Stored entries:
+ + + +
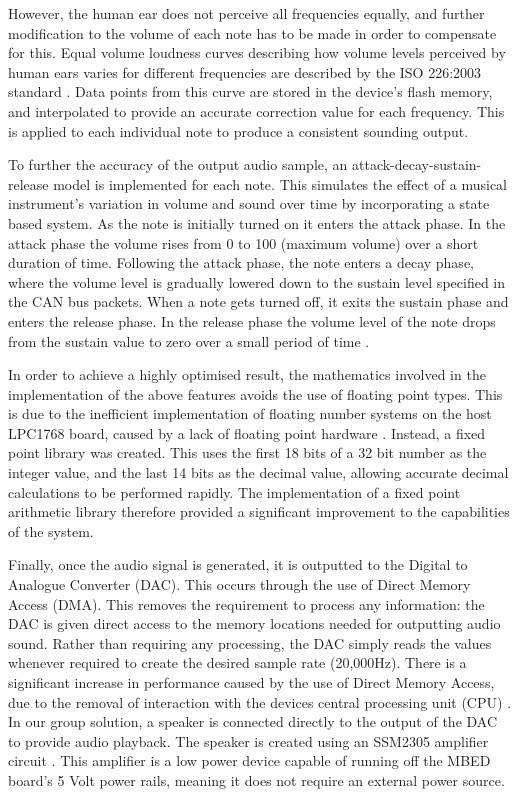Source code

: However, the human ear does not perceive all frequencies equally, and further 
modification to the volume of each note has to be made in order to compensate 
for this. Equal volume loudness curves describing how volume levels perceived by 
human ears varies for different frequencies are described 
by the ISO 226:2003 standard \cite{iso-226}. 
Data points from this curve are stored in the device's flash memory, and 
interpolated to provide an accurate correction value for each frequency. This is 
applied to each individual note to produce a consistent sounding output. 
\par\bigskip\noindent
To further the accuracy of the output audio sample, an attack-decay-sustain-release 
model is implemented for each note. This simulates the effect of a musical 
instrument's variation in volume and sound over time by incorporating a state 
based system. As the note is initially turned on it enters the attack phase. 
In the attack phase the volume rises from 0 to 100 (maximum volume) over a 
short duration of time.
Following the attack phase, the note enters a decay phase, where the volume level 
is gradually lowered down to the sustain level specified in the CAN bus packets. 
When a note gets turned off, it exits the sustain phase and enters the release phase. 
In the release phase the volume level of the note drops from the sustain value to 
zero over a small period of time \cite{asr-book}. 
\par\bigskip\noindent
In order to achieve a highly optimised result, the mathematics involved in the 
implementation of the above features avoids the use of floating point types. 
This is due to the inefficient implementation of floating number systems on the 
host LPC1768 board, caused by a lack of floating point hardware 
\cite{kormanyos2013real, lpc1768-datasheet}.
Instead, a fixed point library was created. This uses the first 18 bits of a 
32 bit number as the integer value, and the last 14 bits as the decimal value, 
allowing accurate decimal calculations to be performed rapidly. 
The implementation of a fixed point arithmetic library therefore provided a 
significant improvement to the capabilities of the system. 
\par\bigskip\noindent
Finally, once the audio signal is generated, it is outputted to the Digital to 
Analogue Converter (DAC). This occurs through the use of Direct Memory Access (DMA).
This removes the requirement to process any information: the DAC is given 
direct access to the memory locations needed for outputting audio sound. Rather 
than requiring any processing, the DAC simply reads the values whenever required 
to create the desired sample rate (20,000Hz).
There is a significant increase in performance caused by the use of Direct Memory 
Access, due to the removal of interaction with the devices central processing unit
(CPU) \cite{barr1999programming}. 
In our group solution, a speaker is connected directly to the output of the DAC 
to provide audio playback. 
The speaker is created using an SSM2305 amplifier circuit \cite{speaker}. This 
amplifier is a low power device capable of running off the MBED board's 
5 Volt power rails, meaning it does not require an external power source. 

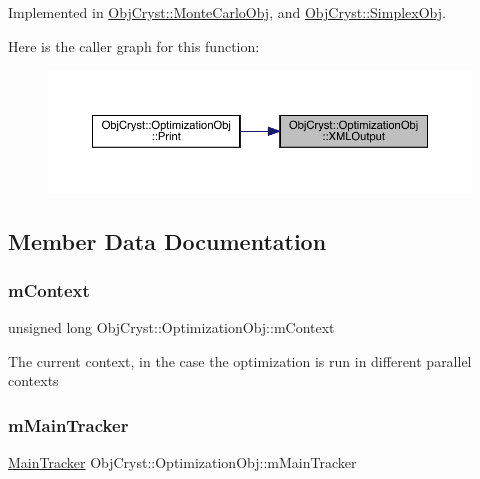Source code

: Implemented in \mbox{\hyperlink{class_obj_cryst_1_1_monte_carlo_obj_a540de9354fcb298fca0458f041238f6e}{Obj\+Cryst\+::\+Monte\+Carlo\+Obj}}, and \mbox{\hyperlink{class_obj_cryst_1_1_simplex_obj_a6437ce6f4077afb198e26069c4cb224e}{Obj\+Cryst\+::\+Simplex\+Obj}}.

Here is the caller graph for this function\+:
\nopagebreak
\begin{figure}[H]
\begin{center}
\leavevmode
\includegraphics[width=350pt]{class_obj_cryst_1_1_optimization_obj_a6b7726159bb0d5dad1c7eebaee78f53a_icgraph}
\end{center}
\end{figure}


\subsection{Member Data Documentation}
\mbox{\label{class_obj_cryst_1_1_optimization_obj_a7139f75c5b214ea00f99c2e4c25b2b34}} 
\subsubsection{\texorpdfstring{mContext}{mContext}}
{\footnotesize\ttfamily unsigned long Obj\+Cryst\+::\+Optimization\+Obj\+::m\+Context\hspace{0.3cm}{\ttfamily [protected]}}

The current \textquotesingle{}context\textquotesingle{}, in the case the optimization is run in different parallel contexts \mbox{\label{class_obj_cryst_1_1_optimization_obj_abe2f9a9812abe0f4a6c414457b5b2967}} 
\subsubsection{\texorpdfstring{mMainTracker}{mMainTracker}}
{\footnotesize\ttfamily \mbox{\hyperlink{class_obj_cryst_1_1_main_tracker}{Main\+Tracker}} Obj\+Cryst\+::\+Optimization\+Obj\+::m\+Main\+Tracker\hspace{0.3cm}{\ttfamily [protected]}}

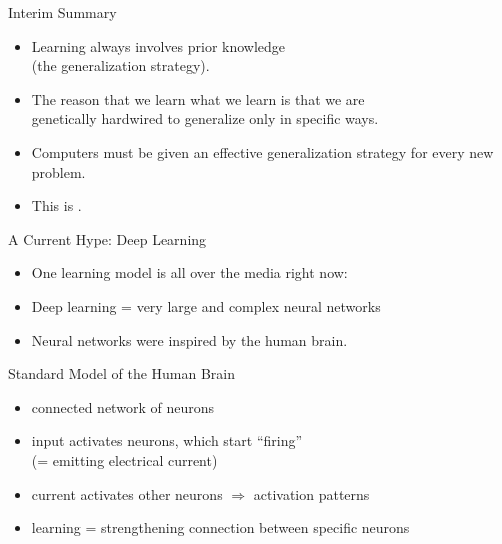 \documentclass[xcolor={usenames,svgnames,x11names,dvipsnames,table}]{beamer}
\begin{document}
\begin{frame}{Interim Summary}
    \begin{itemize}
        \item Learning always involves prior knowledge\\
            (the generalization strategy).
        \item The reason that we learn what we learn is that we are\\
            genetically hardwired to generalize only in specific ways.
        \item Computers must be given an effective generalization strategy for every new problem.
        \item This is .
    \end{itemize}

\end{frame}

\begin{frame}{A Current Hype: Deep Learning}
    \begin{itemize}
        \item One learning model is all over the media right now:\\
        \item Deep learning = very large and complex neural networks
        \item Neural networks were inspired by the human brain.
    \end{itemize}

    \pause
    \begin{block}{Standard Model of the Human Brain}
        \begin{itemize}
            \item connected network of neurons
            \item input activates neurons, which start ``firing''\\
                (= emitting electrical current)
            \item current activates other neurons $\Rightarrow$ activation patterns
            \item learning = strengthening connection between specific neurons
        \end{itemize}
    \end{block}
\end{frame}
\end{document}
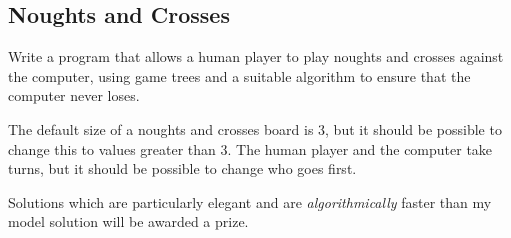 \documentclass[10pt,a4paper]{exam}
\begin{document}
\begin{questions}
\section{Noughts and Crosses}

\question[20] Write a program that allows a human player to play noughts and crosses against the computer, using game trees and a suitable algorithm to ensure that the computer never loses. 

The default size of a noughts and crosses board is 3, but it should be possible to change this to values greater than 3. The human player and the computer take turns, but it should be possible to change who goes first.

Solutions which are particularly elegant and are \emph{algorithmically} faster than my model solution will be awarded a prize. \droppoints 

\end{questions}
\end{document}
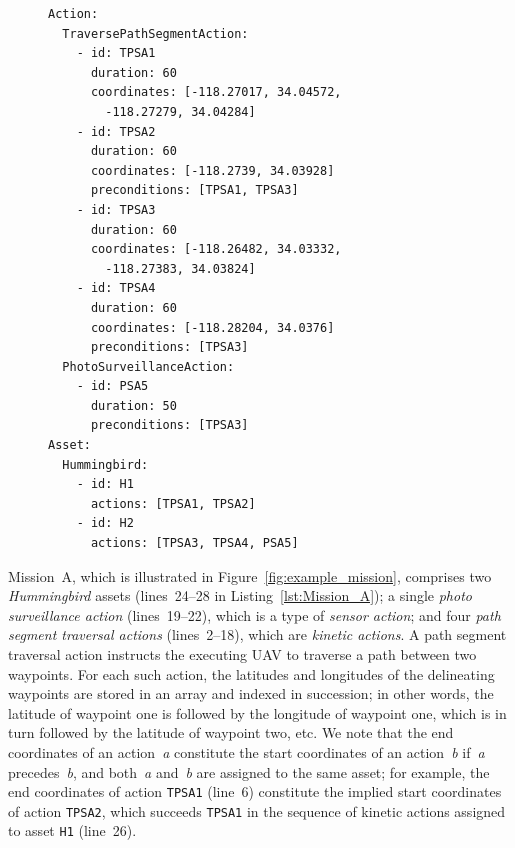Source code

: \begin{figure}[ht]
\begin{lstlisting}[caption={YAML code for Mission~A},label=lst:Mission_A]
Action:
  TraversePathSegmentAction:
    - id: TPSA1
      duration: 60
      coordinates: [-118.27017, 34.04572,
        -118.27279, 34.04284]
    - id: TPSA2
      duration: 60
      coordinates: [-118.2739, 34.03928]
      preconditions: [TPSA1, TPSA3]
    - id: TPSA3
      duration: 60
      coordinates: [-118.26482, 34.03332,
        -118.27383, 34.03824]
    - id: TPSA4
      duration: 60
      coordinates: [-118.28204, 34.0376]
      preconditions: [TPSA3]
  PhotoSurveillanceAction:
    - id: PSA5
      duration: 50
      preconditions: [TPSA3]
Asset:
  Hummingbird:
    - id: H1
      actions: [TPSA1, TPSA2]
    - id: H2
      actions: [TPSA3, TPSA4, PSA5]
\end{lstlisting}
\end{figure}

Mission~A, which is illustrated in Figure~\ref{fig:example_mission}, comprises two \emph{Hummingbird} assets (lines~24--28 in Listing~\ref{lst:Mission_A}); a single \emph{photo surveillance action} (lines~19--22), which is a type of \emph{sensor action}; and four \emph{path segment traversal actions} (lines~2--18), which are \emph{kinetic actions}. A path segment traversal action instructs the executing UAV to traverse a path between two waypoints. For each such action, the latitudes and longitudes of the delineating waypoints are stored in an array and indexed in succession; in other words, the latitude of waypoint one is followed by the longitude of waypoint one, which is in turn followed by the latitude of waypoint two, etc. We note that the end coordinates of an action~\emph{a} constitute the start coordinates of an action~\emph{b} if~\emph{a} precedes~\emph{b}, and both~\emph{a} and~\emph{b} are assigned to the same asset; for example, the end coordinates of action \texttt{TPSA1} (line~6) constitute the implied start coordinates of action \texttt{TPSA2}, which succeeds \texttt{TPSA1} in the sequence of kinetic actions assigned to asset \texttt{H1} (line~26).

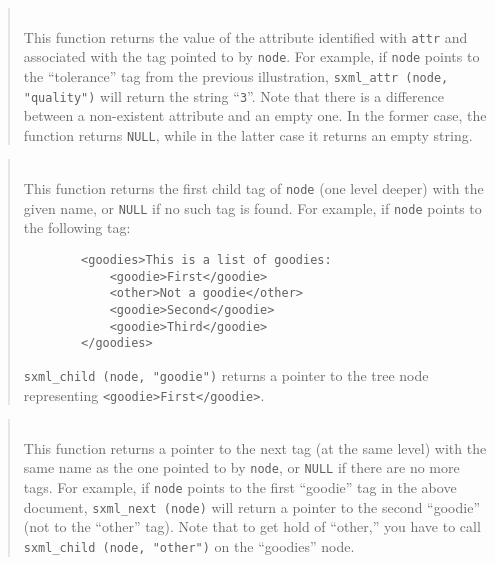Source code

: \begin{quote}
\noindent\hspace{-0.35in}{\tt char *sxml\_attr (sxml\_t node,
const char *attr); }\\ \hspace{0in}
This function returns the value of the attribute identified with {\tt attr}
and associated with the tag pointed to by {\tt node}.
For example, if {\tt node} points to the ``tolerance'' tag from
the previous illustration, {\tt sxml\_attr (node, "quality")} will return
the string ``{\tt 3}''.
Note that there is a difference between a non-existent attribute and an
empty one.
In the former case, the function returns {\tt NULL}, while in the latter
case it returns an empty string.
\end{quote}

\begin{quote}
\noindent\hspace{-0.35in}{\tt sxml\_t sxml\_child (sxml\_t node, const char *name); }\\ \hspace{0in}
This function returns the first child tag of {\tt node}
(one level deeper) with the given name, or {\tt NULL} if no such tag is
found.
For example, if {\tt node} points to the following tag:
\begin{verbatim}
        <goodies>This is a list of goodies:
            <goodie>First</goodie>
            <other>Not a goodie</other>
            <goodie>Second</goodie>
            <goodie>Third</goodie>
        </goodies>
\end{verbatim}
\noindent
{\tt sxml\_child (node, "goodie")} returns a pointer to the tree node
representing
{\tt <goodie>First</goodie>}.
\end{quote}

\begin{quote}
\noindent\hspace{-0.35in}{\tt sxml\_t sxml\_next (sxml\_t node); }\\ \hspace{0in}
This function returns a pointer to the next tag (at the same level)
with the same name as the one pointed to by {\tt node}, or {\tt NULL} if there
are no more tags.
For example, if {\tt node} points to the first ``goodie'' tag in the above
document, {\tt sxml\_next (node)} will return a pointer to the second
``goodie'' (not to the ``other'' tag).
Note that to get hold of ``other,''
you have to call {\tt sxml\_child~(node,~"other")} on the ``goodies'' node.
\end{quote}

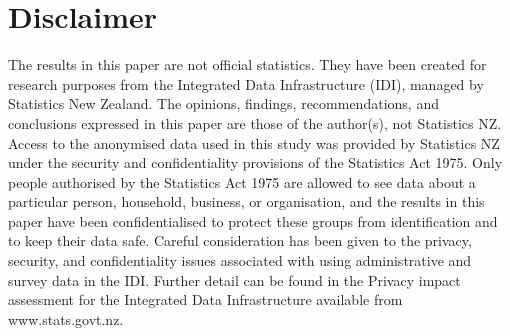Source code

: \section{Disclaimer}
The results in this paper are not official statistics. They have been created for research purposes from the Integrated Data Infrastructure (IDI), managed by Statistics New Zealand. The opinions, findings, recommendations, and conclusions expressed in this paper are those of the author(s), not Statistics NZ. Access to the anonymised data used in this study was provided by Statistics NZ under the security and confidentiality provisions of the Statistics Act 1975. Only people authorised by the Statistics Act 1975 are allowed to see data about a particular person, household, business, or organisation, and the results in this paper have been confidentialised to protect these groups from identification and to keep their data safe. Careful consideration has been given to the privacy, security, and confidentiality issues associated with using administrative and survey data in the IDI. Further detail can be found in the Privacy impact assessment for the Integrated Data Infrastructure available from www.stats.govt.nz. 


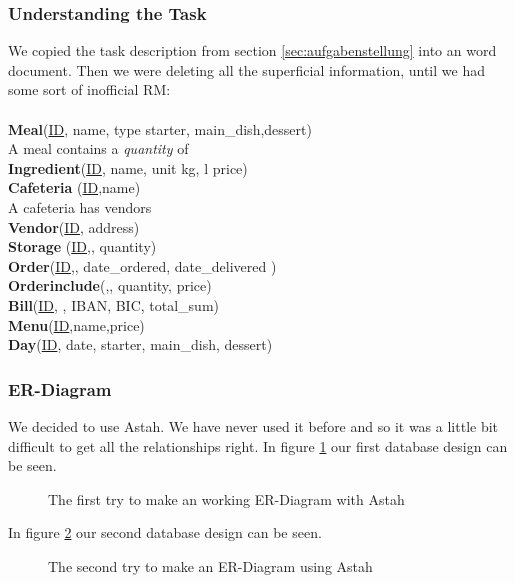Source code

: \documentclass[12pt]{article}
\begin{document}
\subsubsection{Understanding the Task}
We copied the task description from section \ref{sec:aufgabenstellung} into an word document. 
Then we were deleting all the superficial information, until we had some sort of inofficial RM: \\
\\
\textbf{Meal}(\underline{ID}, name, type {starter, main\_dish,dessert}) \\
A meal contains a \textit{quantity} of \\
\textbf{Ingredient}(\underline{ID}, name, unit {kg, l} price) \\
\textbf{Cafeteria}  (\underline{ID},name) \\
A cafeteria has vendors  \\
\textbf{Vendor}(\underline{ID}, address) \\
\textbf{Storage} (\underline{ID},, quantity) \\
\textbf{Order}(\underline{ID},, date\_ordered, date\_delivered ) \\
\textbf{Orderinclude}(,, quantity, price) \\
\textbf{Bill}(\underline{ID}, , IBAN, BIC, total\_sum) \\
\textbf{Menu}(\underline{ID},name,price) \\
\textbf{Day}(\underline{ID}, date, starter, main\_dish, dessert) \\
\subsubsection{ER-Diagram}
We decided to use Astah. We have never used it before and so it was a little bit difficult to get all the relationships right.
In figure \ref{fig:try1} our first database design can be seen.
 \begin{figure}[here!]
	\centering
	\caption{The first try to make an working ER-Diagram with Astah}
	\label{fig:try1}
	\end{figure}
	
In figure \ref{fig:try2} our second database design can be seen. 
 \begin{figure}[here!]
	\centering
	\caption{The second try to make an ER-Diagram using Astah}
	\label{fig:try2}
	\end{figure}	
\end{document}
+ + + +
[What the task requires]:
Above, find the line holding "every new problem." and the line holding "The default size". Print exactly those two lines and every line between them, but no pictures.

[Answer to the problem]:
        \item Computers must be given an effective generalization strategy for every new problem.
        \item This is .
    \end{itemize}

\end{frame}

\begin{frame}{A Current Hype: Deep Learning}
    \begin{itemize}
        \item One learning model is all over the media right now:\\
        \item Deep learning = very large and complex neural networks
        \item Neural networks were inspired by the human brain.
    \end{itemize}

    \pause
    \begin{block}{Standard Model of the Human Brain}
        \begin{itemize}
            \item connected network of neurons
            \item input activates neurons, which start ``firing''\\
                (= emitting electrical current)
            \item current activates other neurons $\Rightarrow$ activation patterns
            \item learning = strengthening connection between specific neurons
        \end{itemize}
    \end{block}
\end{frame}
\end{document}
 \documentclass[10pt,a4paper]{exam}
\begin{document}
\begin{questions}
\section{Noughts and Crosses}

\question[20] Write a program that allows a human player to play noughts and crosses against the computer, using game trees and a suitable algorithm to ensure that the computer never loses. 

The default size of a noughts and crosses board is 3, but it should be possible to change this to values greater than 3. The human player and the computer take turns, but it should be possible to change who goes first.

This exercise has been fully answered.